### [Text segment]

University of Virginia history professor Elizabeth Thompson says that “state funding has plummeted” for public universities (Letters [2], Jan. 18).

The facts say otherwise.  Data from Illinois State University’s Center for the Study of Education Policy show that from 1994 to 2008 inflation-adjusted state tax appropriations to higher education rose by 32 percent.  And if we go back to the heyday of the “anti-tax movements” that Ms. Thompson blames for the alleged starvation of public colleges and universities, we find that higher education receives, in inflation-adjusted dollars, 53 percent more state funding today than it did in 1981.

Sincerely,
Donald J. Boudreaux

I calculated these figures from data found here [3] (and using the Minneapolis Fed’s inflation calculator [4] to adjust for changes in the value of the dollar over these time periods).

### [Required action]
Carry on the letter about state funding for public universities, starting after its final sentence. The lines after this are not needed for any task.

### [Given data]
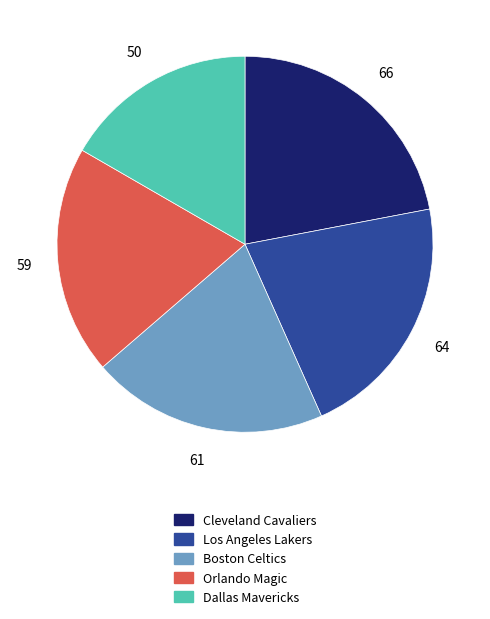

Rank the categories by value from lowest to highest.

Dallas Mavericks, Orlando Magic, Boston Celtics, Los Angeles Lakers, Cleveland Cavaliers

### [Task response]
What about on a per-student-enrolled basis?  It appears that Ms. Thompson still has her history wrong.

2007 is the latest year for which I can find reliable data on students enrolled in higher education in the U.S [5].

In 2007, enrollment in public universities was 21.2 percent higher than it was in 1994 (while inflation-adjusted funding in 2008 was 32.0 percent higher than it was in 1994).

In 2007, enrollment in public universities was 39.8 percent higher than it was in 1981 (while inflation-adjusted funding in 2008 was 53.1 percent higher than it was in 1981).